La inflación en Estados Unidos en julio de 2023 se ha moderado un poco después de alcanzar niveles muy altos en los meses anteriores. ¿Y eso qué significa? Pues que quizás la Reserva Federal, que es el banco central de Estados Unidos, pueda tomarse un respiro y no subir más los tipos de interés. Ante la noticia, Wall Street celebra.
¿Y por qué la Reserva Federal sube o baja los tipos de interés? Pues porque tiene la misión de mantener la estabilidad de los precios y el pleno empleo en la economía estadounidense. Cuando la inflación se dispara, como ha ocurrido este año por la fuerte recuperación tras la pandemia, la Reserva Federal sube los tipos de interés para enfriar la demanda y evitar que los precios se disparen aún más. Pero cuando la inflación se modera, como ha ocurrido en julio, la Reserva Federal puede (en teoría) mantener o bajar los tipos de interés para estimular la actividad económica y el empleo.

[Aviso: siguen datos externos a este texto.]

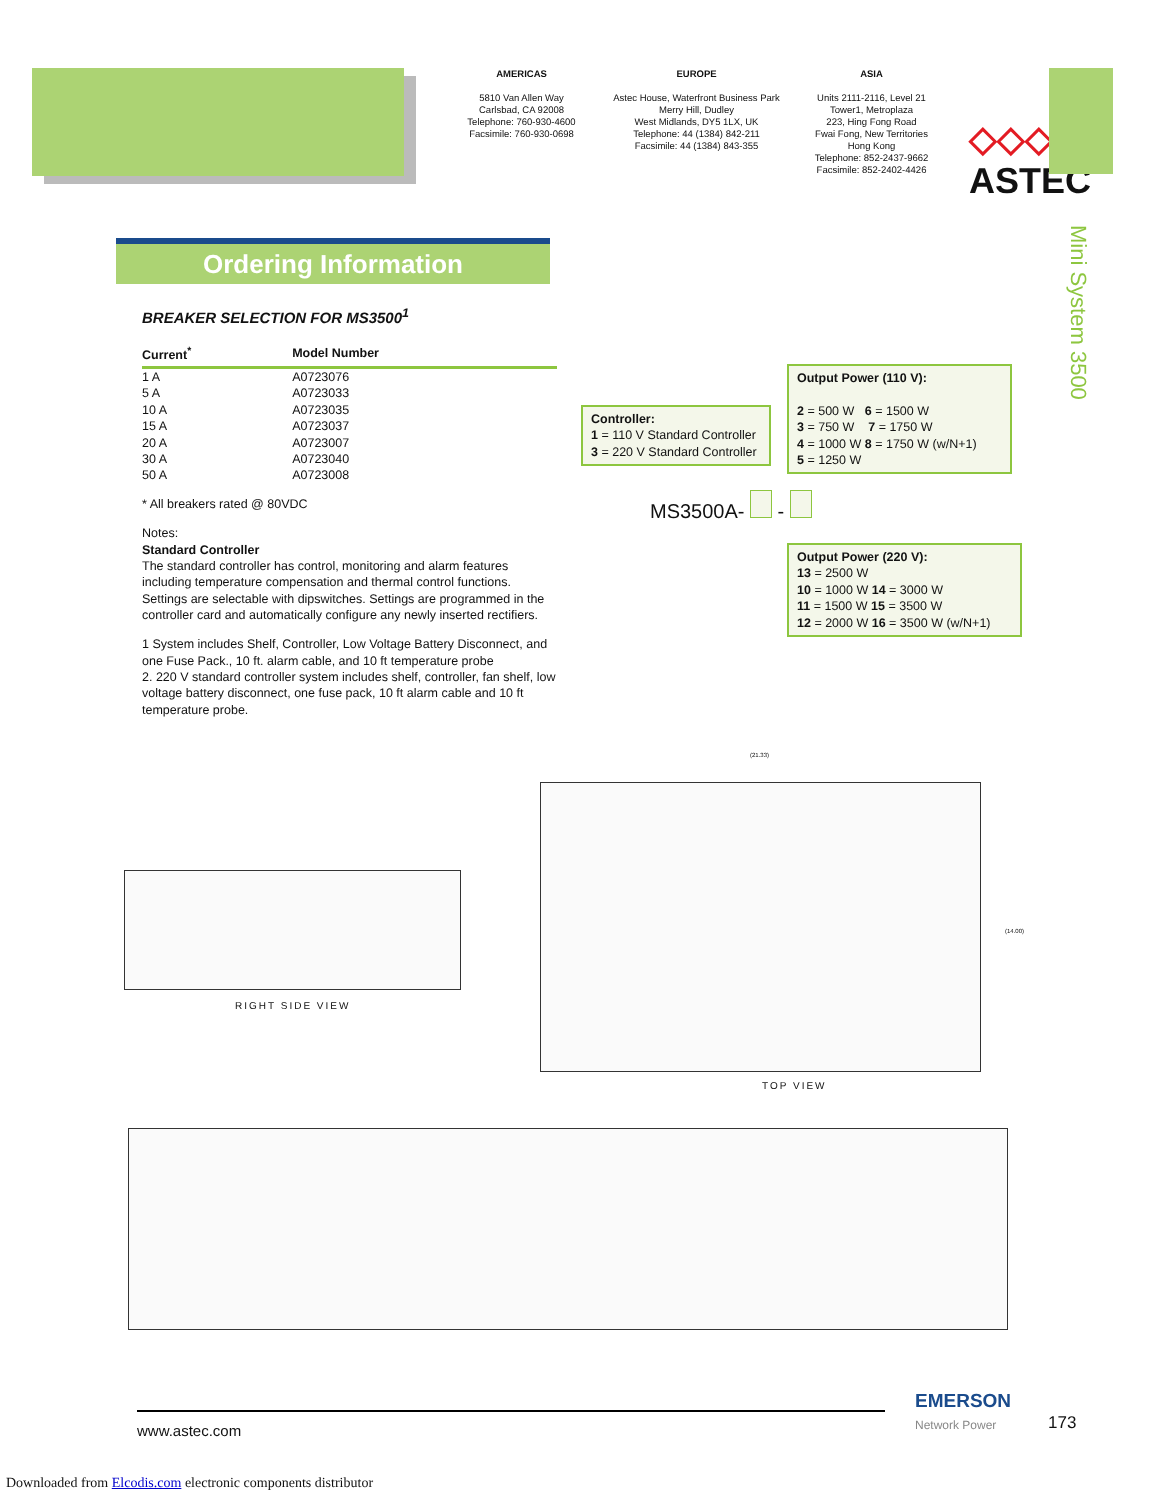AMERICAS
5810 Van Allen Way
Carlsbad, CA 92008
Telephone: 760-930-4600
Facsimile: 760-930-0698
EUROPE
Astec House, Waterfront Business Park
Merry Hill, Dudley
West Midlands, DY5 1LX, UK
Telephone: 44 (1384) 842-211
Facsimile: 44 (1384) 843-355
ASIA
Units 2111-2116, Level 21
Tower1, Metroplaza
223, Hing Fong Road
Fwai Fong, New Territories
Hong Kong
Telephone: 852-2437-9662
Facsimile: 852-2402-4426
◇◇◇◇
ASTEC
Mini System 3500
Ordering Information
BREAKER SELECTION FOR MS3500<sup>1</sup>
| Current<sup>*</sup> | Model Number |
| --- | --- |
| 1 A | A0723076 |
| 5 A | A0723033 |
| 10 A | A0723035 |
| 15 A | A0723037 |
| 20 A | A0723007 |
| 30 A | A0723040 |
| 50 A | A0723008 |
* All breakers rated @ 80VDC
Notes:
Standard Controller
The standard controller has control, monitoring and alarm features including temperature compensation and thermal control functions. Settings are selectable with dipswitches. Settings are programmed in the controller card and automatically configure any newly inserted rectifiers.
1 System includes Shelf, Controller, Low Voltage Battery Disconnect, and one Fuse Pack., 10 ft. alarm cable, and 10 ft temperature probe
2. 220 V standard controller system includes shelf, controller, fan shelf, low voltage battery disconnect, one fuse pack, 10 ft alarm cable and 10 ft temperature probe.
Controller:
1 = 110 V Standard Controller
3 = 220 V Standard Controller
Output Power (110 V):
2 = 500 W 6 = 1500 W
3 = 750 W 7 = 1750 W
4 = 1000 W 8 = 1750 W (w/N+1)
5 = 1250 W
MS3500A- -
Output Power (220 V):
13 = 2500 W
10 = 1000 W 14 = 3000 W
11 = 1500 W 15 = 3500 W
12 = 2000 W 16 = 3500 W (w/N+1)
RIGHT SIDE VIEW
(21.33)
(14.00)
TOP VIEW
www.astec.com
EMERSON
Network Power
173
Downloaded from Elcodis.com electronic components distributor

¿Y cómo sabemos que la inflación se ha moderado en julio? Pues porque hay varios indicadores que nos lo dicen, pero el más importante es el índice de precios al consumo (IPC), que es el que mide cómo cambian los precios de una cesta de productos y servicios que representan el consumo medio de los hogares estadounidenses. Según el Departamento de Trabajo, el IPC subió un 0,2% en julio respecto al mes anterior, lo mismo que en junio, lo que indica que las presiones inflacionistas se han mantenido estables. Eso significa que la tasa de inflación anual, es decir, el cambio porcentual del IPC respecto al mismo mes del año anterior, se situó en torno al 3,3% en julio, según las previsiones de los economistas. Esa tasa es superior al 3% de junio, que fue el ritmo más lento en más de dos años, pero no hay que alarmarse, porque se debe a un efecto estadístico.
¿Y qué efecto estadístico es ese? Pues se llama efecto base, y consiste en que la tasa de inflación anual depende no solo del cambio de precios del mes actual, sino también del cambio de precios del mismo mes del año anterior. Como en junio y julio de 2022, la inflación fue muy alta (llegó al 9,1%), al compararla con la inflación actual parece que esta ha aumentado, aunque en realidad se haya mantenido igual. Es como si comparáramos el tamaño de un helado recién sacado del congelador con el tamaño del mismo helado después de haber estado una hora al sol: parece que ha crecido, pero en realidad se ha derretido. Este efecto base hará que la inflación anual no baje mucho más hasta principios de 2024, pero también podría hacer que suba en algunos meses si los cambios mensuales de precios son tan moderados como los de junio.
Entonces, ¿la moderación de la inflación en julio es una ilusión óptica? No del todo. Hay algunos componentes del IPC que sí han mostrado una tendencia a la baja, como el alquiler y los automóviles usados, que habían subido mucho al principio de la recuperación económica. Además, hay otro indicador que nos dice que la inflación subyacente, es decir, la que excluye los precios más volátiles como los de la comida y la energía, también se ha mantenido estable en julio. Esto es una excelente noticia.